Thursday, February 28, 2008

Items of Interest

-- There's a nice analysis job in this article: Who's the Better Closer?

-- George Will takes a hit at McCain:

-- Then there's this item from David Ignatius.

Politicians who talk about the terrorism threat -- and it's already clear that this will be a polarizing issue in the 2008 campaign -- should be required to read a new book by a former CIA officer named Marc Sageman. It stands what you think you know about terrorism on its head and helps you see the topic in a different light.

What distinguishes his new book, "Leaderless Jihad," is that it peels away the emotional, reflexive responses to terrorism that have grown up since Sept. 11, 2001, and looks instead at scientific data Sageman has collected on more than 500 Islamic terrorists -- to understand who they are, why they attack and how to stop them.

The heart of Sageman's message is that we have been scaring ourselves into exaggerating the terrorism threat -- and then by our unwise actions in Iraq making the problem worse. He attacks head-on the central thesis of the Bush administration, echoed increasingly by Republican presidential candidate John McCain, that, as McCain's Web site puts it, the United States is facing "a dangerous, relentless enemy in the War against Islamic Extremists" spawned by al-Qaeda.

I'm adding another book to my list to read.

-- Daniel Henninger of the WSJ has an interesting analysis piece on Hillary in "Hillary's Close-Up". He gives credit to Howard Dean and the netroots.

A year ago, Hillary Clinton assumed the effort would bring her the prize. Instead, it has brought her to the precipice. What happened? What was supposed to be triumph has turned to tragedy. Who rewrote the plot?

The first revision came at the hand of Howard Dean. The Vermont governor's quixotic 2004 presidential run did one big thing: It let the netroots out. It empowered the Democratic Left. Web-based "progressives" proved they could raise lots of political money and bring pressure, especially when allied with labor unions.

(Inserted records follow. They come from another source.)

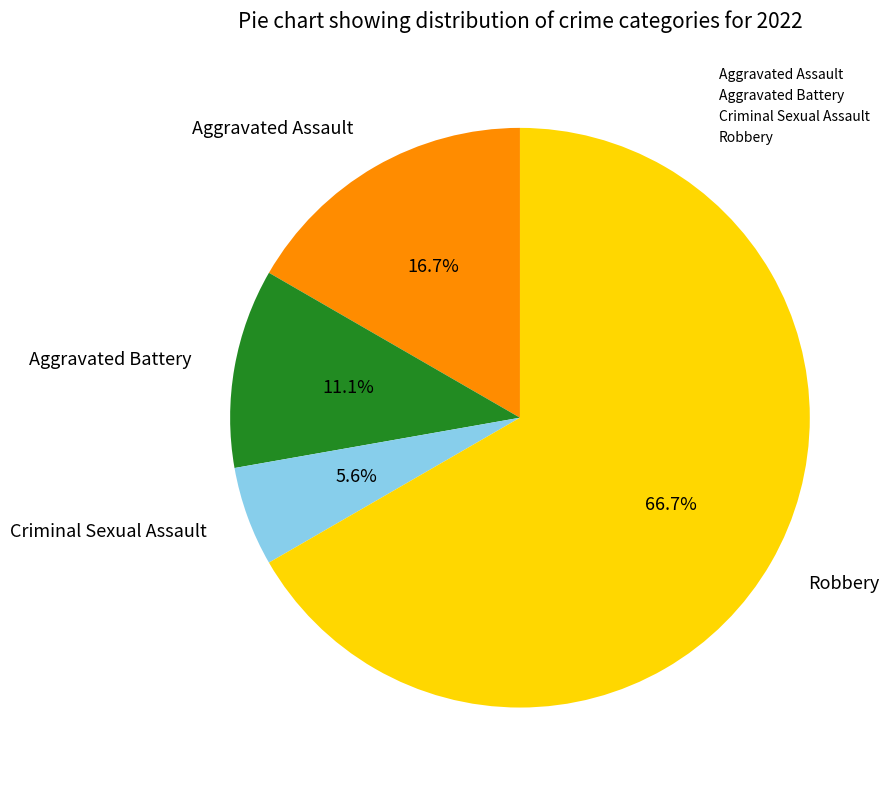

Is there any slice that represents more than half of the pie?

Yes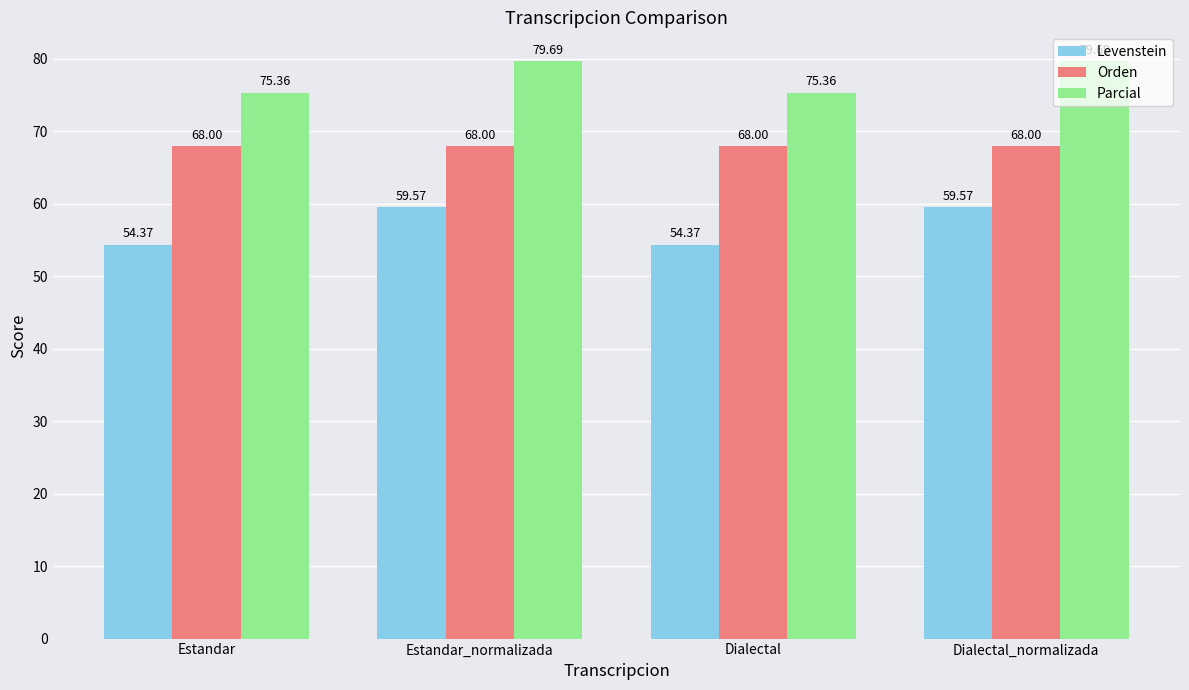

What is the difference between the highest and lowest values at Estandar_normalizada?

20.1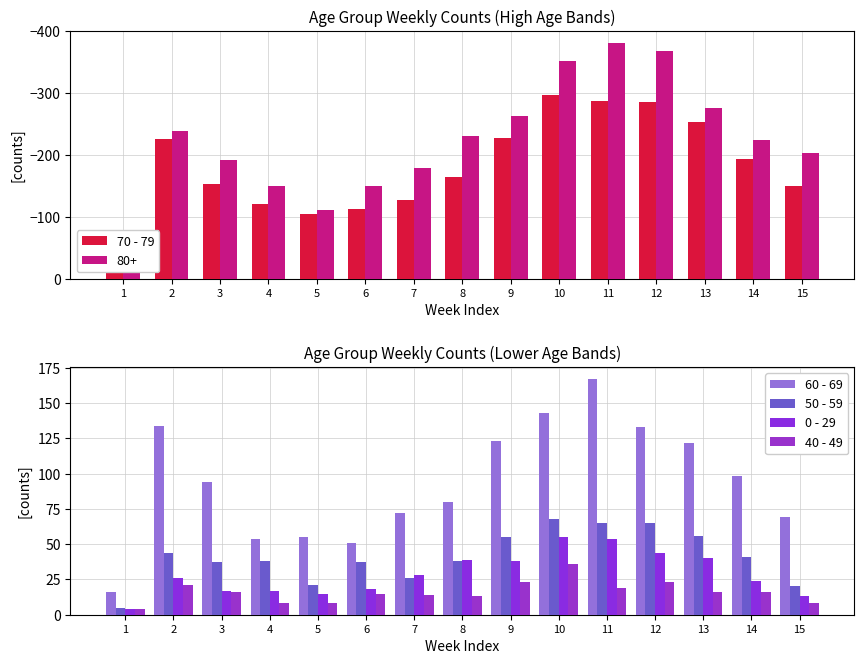

How many distinct data groups are displayed?

5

They didn't defeat centrist Joe Lieberman in 2006, but they drove him out of the party. They pushed the party's Iraq policy under Harry Reid and Nancy Pelosi into total, rejectionist opposition. In this world, the Petraeus surge is a failure, period. Thus, Obama calmly gives the surge little or no credit. Also in this world, trade and Nafta are anathema, as seen in the House refusal to pass the trade agreement with Colombia, the U.S.'s strongest ally in South America.

What the netroots has done is bunch up the party ideologically. While the Republican Party slices conservative ideology as thinly as aged prosciutto, the Democrats, in Congress and on the presidential campaign trail, are all swinging a populist anvil -- with the left hand.

I don't believe he meant it as a positive compliment but I'll take it that way and I know a few friends who will do so as well.